ポーズを決めながら、ピキーンって光るカッコイイ、いかにも変身できます的なアイテムがあると思ってましたよ。
そうこなくっちゃ。
チェンジ、チェンジ。
「これは差し歯を抜くと変身するサシバリオン」
「・・・」
「キミは前歯が抜けてないからダメ」
「・・・はい」
「奥歯タイプはだいぶ前にあげちゃったから残ってナイ」
「そ、そうですか」
その人、絶対、変身する瞬間を見られたくなかっただろうな。
奥歯に手を突っ込んだら「変身っ!」とかも言えないし。
「これは赤いチャンチャンコを着ると変身できるカレキダー」
「・・・」
「キミはまだ還暦を迎えてないのでダメ」
「・・・は、はい」
ひょっとして、正義の味方が正体を誰にも明かさないのは、恥ずかしくて明かせなかったとか?
「これはコンタクトレンズを入れると変身出来ルガ、キミは目が悪くないからダメ」
「た、たしかに目は良い方です・・・名前はあるんですか?」
「メーワルイ」
そのまんま!?
カッコワルー!
「もうミサンガでいいです・・・」
「そう言ってくれると信じてイタ」
一応、銀河刑事だし、カッコイイらしいからいいか。
名前は何だろう?
「大事な事を忘れてイタ。逮捕権はナイ」
「え?」
ナゼ!?
刑事なのに?
「銀河法と日本の刑法は違うカラ」
「いや、それかなり困るんですが」
「これまでに派遣した銀河刑事達はずいぶんと活躍してくれたのダガ・・・」
これまでにも派遣してたのか・・・。
ってことは何だ?
ギ○バンとかシ○イダーとかはあながち創作ってわけでもないのかな???
「刑事なのに逮捕せズニ、即決裁判&死刑執行なのはヤリスギではないカト、悪の組織協同組合から抗議の声が上がっテネ」
言われてみれば毎週、殺してたな。
ってか、悪の組織に組合があったのか。
奥が深いぜ・・・。
「いろいろソコラヘンで問題があるノデ、キミは銀河刑事とは名乗らずに適当な別の名前でよろシク。ポーズとかも自由。
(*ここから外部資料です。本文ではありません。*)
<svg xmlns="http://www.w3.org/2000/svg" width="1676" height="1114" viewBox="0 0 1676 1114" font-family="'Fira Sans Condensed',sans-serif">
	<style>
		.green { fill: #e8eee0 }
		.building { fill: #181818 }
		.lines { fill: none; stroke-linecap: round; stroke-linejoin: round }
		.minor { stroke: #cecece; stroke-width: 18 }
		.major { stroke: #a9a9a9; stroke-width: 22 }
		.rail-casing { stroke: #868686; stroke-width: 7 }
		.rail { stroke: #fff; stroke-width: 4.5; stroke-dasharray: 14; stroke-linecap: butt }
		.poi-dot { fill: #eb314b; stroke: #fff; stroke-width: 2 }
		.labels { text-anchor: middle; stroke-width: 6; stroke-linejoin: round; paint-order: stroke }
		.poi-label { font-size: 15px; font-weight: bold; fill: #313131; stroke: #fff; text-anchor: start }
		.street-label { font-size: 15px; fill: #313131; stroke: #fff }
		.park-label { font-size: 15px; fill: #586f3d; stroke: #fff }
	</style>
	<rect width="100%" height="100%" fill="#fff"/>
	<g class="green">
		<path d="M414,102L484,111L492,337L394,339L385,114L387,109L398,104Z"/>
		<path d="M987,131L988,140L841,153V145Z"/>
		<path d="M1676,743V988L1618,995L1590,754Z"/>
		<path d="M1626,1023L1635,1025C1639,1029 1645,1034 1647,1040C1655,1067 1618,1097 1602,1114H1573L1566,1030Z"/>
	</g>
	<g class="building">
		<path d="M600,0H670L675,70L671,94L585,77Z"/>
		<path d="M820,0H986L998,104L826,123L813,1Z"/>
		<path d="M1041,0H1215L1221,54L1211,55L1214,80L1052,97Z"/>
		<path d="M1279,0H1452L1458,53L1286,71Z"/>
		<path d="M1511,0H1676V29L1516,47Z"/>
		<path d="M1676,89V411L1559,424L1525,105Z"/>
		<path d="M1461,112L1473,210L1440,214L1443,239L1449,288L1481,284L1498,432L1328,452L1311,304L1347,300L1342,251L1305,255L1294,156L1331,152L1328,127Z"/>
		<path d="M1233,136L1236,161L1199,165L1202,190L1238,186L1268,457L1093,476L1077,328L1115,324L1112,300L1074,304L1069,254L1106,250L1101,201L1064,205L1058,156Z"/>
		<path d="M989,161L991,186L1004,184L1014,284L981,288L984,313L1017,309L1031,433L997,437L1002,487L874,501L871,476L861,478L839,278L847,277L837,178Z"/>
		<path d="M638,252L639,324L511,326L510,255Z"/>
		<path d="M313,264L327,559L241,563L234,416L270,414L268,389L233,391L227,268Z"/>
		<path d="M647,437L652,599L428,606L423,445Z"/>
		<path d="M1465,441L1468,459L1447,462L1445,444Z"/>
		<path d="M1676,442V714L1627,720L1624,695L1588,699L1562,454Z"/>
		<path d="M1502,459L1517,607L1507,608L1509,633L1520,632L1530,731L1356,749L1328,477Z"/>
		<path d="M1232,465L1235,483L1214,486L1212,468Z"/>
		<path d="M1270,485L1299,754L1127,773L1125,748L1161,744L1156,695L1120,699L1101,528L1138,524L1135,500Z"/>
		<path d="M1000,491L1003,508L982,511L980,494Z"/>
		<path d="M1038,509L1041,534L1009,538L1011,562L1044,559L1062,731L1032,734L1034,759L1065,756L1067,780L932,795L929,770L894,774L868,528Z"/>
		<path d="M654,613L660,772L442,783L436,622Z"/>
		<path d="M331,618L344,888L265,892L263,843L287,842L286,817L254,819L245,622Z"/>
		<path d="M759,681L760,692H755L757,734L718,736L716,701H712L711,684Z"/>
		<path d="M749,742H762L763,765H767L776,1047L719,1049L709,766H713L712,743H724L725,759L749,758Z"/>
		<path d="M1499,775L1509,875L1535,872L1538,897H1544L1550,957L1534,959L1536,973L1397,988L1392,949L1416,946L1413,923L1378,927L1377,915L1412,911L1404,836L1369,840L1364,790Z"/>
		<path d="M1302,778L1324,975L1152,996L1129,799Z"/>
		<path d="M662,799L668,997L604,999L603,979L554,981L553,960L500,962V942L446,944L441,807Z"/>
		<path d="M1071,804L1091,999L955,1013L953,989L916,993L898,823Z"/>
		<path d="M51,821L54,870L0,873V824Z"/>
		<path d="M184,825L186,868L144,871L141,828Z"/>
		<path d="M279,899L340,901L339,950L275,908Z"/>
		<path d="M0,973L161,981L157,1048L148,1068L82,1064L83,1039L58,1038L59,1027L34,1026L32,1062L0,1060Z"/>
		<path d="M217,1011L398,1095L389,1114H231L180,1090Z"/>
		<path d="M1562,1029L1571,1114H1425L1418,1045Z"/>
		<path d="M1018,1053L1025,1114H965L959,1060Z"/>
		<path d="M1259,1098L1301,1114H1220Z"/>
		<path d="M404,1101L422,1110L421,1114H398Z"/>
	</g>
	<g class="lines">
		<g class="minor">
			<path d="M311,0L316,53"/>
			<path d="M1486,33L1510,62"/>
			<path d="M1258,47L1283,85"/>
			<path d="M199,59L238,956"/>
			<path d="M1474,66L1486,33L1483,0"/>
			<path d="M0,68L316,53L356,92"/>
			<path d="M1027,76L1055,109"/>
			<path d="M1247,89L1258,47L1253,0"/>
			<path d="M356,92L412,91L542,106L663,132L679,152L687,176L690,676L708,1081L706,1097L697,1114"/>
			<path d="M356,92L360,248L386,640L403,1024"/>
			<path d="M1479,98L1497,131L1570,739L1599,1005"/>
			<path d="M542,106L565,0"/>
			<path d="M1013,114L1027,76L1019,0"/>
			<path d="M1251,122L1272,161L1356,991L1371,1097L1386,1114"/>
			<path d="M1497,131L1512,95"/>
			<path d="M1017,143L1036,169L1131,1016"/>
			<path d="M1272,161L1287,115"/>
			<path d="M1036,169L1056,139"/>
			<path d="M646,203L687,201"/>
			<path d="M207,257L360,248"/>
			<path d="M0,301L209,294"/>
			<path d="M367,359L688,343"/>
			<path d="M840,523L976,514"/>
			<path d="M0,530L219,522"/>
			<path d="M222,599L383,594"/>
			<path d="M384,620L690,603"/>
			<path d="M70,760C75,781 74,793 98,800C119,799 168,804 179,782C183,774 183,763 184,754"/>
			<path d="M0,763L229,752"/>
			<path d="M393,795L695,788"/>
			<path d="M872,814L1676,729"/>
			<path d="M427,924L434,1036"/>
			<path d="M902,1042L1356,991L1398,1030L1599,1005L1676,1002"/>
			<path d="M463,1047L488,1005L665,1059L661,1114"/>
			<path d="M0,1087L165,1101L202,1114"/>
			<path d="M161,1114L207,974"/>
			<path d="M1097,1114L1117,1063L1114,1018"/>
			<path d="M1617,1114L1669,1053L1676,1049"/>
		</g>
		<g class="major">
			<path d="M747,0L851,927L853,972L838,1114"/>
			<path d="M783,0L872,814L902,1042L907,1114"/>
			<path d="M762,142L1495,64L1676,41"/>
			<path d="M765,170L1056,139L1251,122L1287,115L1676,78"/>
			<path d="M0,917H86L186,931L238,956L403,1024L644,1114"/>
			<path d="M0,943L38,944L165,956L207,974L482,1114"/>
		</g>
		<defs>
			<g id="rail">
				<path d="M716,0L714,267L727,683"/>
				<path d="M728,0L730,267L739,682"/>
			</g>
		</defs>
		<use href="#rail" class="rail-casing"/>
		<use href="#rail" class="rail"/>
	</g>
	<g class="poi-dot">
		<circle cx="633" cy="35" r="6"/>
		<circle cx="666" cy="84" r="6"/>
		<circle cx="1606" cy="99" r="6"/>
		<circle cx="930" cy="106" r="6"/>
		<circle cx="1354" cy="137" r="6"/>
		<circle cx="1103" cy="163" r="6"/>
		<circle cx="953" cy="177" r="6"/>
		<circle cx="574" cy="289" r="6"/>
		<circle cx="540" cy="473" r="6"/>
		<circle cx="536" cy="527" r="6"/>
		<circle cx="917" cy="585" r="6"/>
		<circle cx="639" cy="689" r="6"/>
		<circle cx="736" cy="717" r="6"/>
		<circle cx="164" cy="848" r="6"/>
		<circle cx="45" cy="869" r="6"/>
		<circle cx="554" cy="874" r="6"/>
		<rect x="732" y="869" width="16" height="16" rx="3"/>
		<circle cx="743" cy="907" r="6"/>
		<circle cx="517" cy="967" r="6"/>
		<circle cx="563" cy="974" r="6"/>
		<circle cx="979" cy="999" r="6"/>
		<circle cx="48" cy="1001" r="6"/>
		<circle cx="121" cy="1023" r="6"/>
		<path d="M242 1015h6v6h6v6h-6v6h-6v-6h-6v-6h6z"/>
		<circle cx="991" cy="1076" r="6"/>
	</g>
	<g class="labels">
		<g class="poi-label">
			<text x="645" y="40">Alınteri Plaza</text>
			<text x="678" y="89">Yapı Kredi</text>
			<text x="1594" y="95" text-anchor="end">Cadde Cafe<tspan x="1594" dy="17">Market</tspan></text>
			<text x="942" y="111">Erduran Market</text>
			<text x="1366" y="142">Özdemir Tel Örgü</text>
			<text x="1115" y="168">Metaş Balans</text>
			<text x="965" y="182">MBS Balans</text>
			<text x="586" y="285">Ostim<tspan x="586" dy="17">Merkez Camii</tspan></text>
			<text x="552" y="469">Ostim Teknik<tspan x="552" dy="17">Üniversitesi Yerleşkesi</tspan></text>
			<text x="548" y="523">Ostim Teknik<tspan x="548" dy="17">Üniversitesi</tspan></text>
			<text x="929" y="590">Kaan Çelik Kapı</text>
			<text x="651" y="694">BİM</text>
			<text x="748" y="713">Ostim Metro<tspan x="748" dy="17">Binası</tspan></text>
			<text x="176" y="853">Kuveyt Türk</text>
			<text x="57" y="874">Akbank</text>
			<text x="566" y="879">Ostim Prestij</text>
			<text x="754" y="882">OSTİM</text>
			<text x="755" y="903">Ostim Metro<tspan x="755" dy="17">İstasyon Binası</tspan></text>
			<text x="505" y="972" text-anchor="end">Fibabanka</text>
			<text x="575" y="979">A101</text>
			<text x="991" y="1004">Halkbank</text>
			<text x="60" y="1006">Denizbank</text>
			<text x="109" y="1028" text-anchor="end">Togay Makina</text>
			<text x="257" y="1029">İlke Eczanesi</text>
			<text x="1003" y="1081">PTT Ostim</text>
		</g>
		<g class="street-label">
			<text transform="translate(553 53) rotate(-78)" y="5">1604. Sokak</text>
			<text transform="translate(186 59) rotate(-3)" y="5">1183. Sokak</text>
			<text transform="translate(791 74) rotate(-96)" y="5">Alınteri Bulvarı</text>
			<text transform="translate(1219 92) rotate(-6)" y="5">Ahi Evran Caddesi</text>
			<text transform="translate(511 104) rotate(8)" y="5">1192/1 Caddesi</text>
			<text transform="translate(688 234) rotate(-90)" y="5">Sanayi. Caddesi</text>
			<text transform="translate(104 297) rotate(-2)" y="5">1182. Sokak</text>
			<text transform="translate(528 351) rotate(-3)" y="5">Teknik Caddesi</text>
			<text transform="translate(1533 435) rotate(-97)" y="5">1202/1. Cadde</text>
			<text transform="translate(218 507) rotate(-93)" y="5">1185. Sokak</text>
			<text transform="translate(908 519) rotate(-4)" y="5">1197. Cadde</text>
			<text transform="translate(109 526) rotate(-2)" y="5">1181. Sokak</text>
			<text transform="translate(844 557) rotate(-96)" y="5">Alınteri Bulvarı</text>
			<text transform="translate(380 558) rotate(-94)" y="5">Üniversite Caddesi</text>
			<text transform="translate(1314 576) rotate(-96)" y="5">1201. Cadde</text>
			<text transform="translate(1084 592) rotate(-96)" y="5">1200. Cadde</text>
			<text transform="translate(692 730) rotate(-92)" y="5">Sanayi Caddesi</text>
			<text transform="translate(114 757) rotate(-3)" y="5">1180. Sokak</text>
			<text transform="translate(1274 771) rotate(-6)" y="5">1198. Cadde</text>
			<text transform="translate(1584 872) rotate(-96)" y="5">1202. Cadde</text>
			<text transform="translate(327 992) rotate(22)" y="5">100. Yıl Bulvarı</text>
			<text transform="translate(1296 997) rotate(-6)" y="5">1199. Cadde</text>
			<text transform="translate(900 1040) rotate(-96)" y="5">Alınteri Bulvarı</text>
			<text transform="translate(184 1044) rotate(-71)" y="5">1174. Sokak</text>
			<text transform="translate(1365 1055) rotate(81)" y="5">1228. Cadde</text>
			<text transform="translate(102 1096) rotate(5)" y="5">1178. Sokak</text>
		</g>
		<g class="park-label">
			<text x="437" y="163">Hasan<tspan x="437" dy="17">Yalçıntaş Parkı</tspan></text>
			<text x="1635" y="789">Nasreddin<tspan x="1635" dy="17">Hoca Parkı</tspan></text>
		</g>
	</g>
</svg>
引きちぎるだけダシ」
「ちょっ!」
肝心なそこらへんも全部セルフサービスかいっ!
しかも銀河刑事って名乗れもしないのかよ。
今日、何回目か分からないため息が出た。
「そのかわり倒しまくってイイ」
「・・・」
「・・・」
「・・・」
「守ってほしいノダ!」
「分かった分かった、分かりましたよ」
「ウム、そう言ってくれると信じてイタ」
無理矢理、言わせたんじゃねーか!
今、ちょっと黙ってる時に腰の光線銃か何かに手をかけようとしなかったか!?
「ところで、武器とかはあるんですか? カッコイイ乗り物とかあると移動に便利で・・・」
「それなら必殺の武器がアル。もちろん乗り物モ」
「おおっ!」
テンション上がってきたー♪
武装付きスーパーカーみたいので、静ちゃんをドライブに誘ったりできたら最高だよ。
やっぱり、少しは役得も欲しいからね。
ゴントが4メートルはあろうかという、長い筒を引きずってきた。
隣の部屋から持ってきたらしい。
他にもいろいろ持っている。
「これはフォトンバズーカ。どんな敵も一発で消滅スル」
これはスゴイ!!
オレもう無敵!?
いきなり必殺兵器の登場ですよ。
「持ち歩く時は日本政府の火器携帯許可証が必要なので取得したマエ」
「え?」
「日本政府のグリーンカードがないと持ち歩けナイ」
「あ、あの亜空間から出現するとかそういうサービスは・・・」
「タカマガハラ号から光速で打ち出すこともデキル」
「ほっ」
「ただ光の速度でバズーカがぶつかると、特殊装甲でも穴が空くのでオススメはできナイ」
「・・・」
銀河刑事のシステム自体に問題ありだよ・・・。
打ち出すとかそういうレベルじゃなくて、発砲してるって、ソレ・・・。
「これは接近専用のメガ粒子ブレード。何でも斬レル」
キターーー−−−!
バズーカは諦めるとしても、光るブレードは憧れ武器のひとつだし♪
しかも何でも斬れるって最強過ぎる。
カッチョイイ!
充分に強度のある円筒形のグリップにパワーユニットが入っているらしく、けっこうずっしりと重い。
ゴントがおおざっぱな説明をしてくれた。
ただの懐中電灯にも見えるが、光が当たった所が切れるのと、一定の長さで光が留まっているのが最大の差だろうか。
彼の説明は、要するにこういう事だ。
グリップから放出されたエネルギーは高密度で直線のビームとなり、プラスの電気を帯びたエネルギー・レンズによって拡散される事がない。
ここがライトと違うところだ。
光が広がらないという意味ではLEDライトにも似ているが、どこまでも直進する光と異なるのは、カメラと蛍光灯に似た構造による。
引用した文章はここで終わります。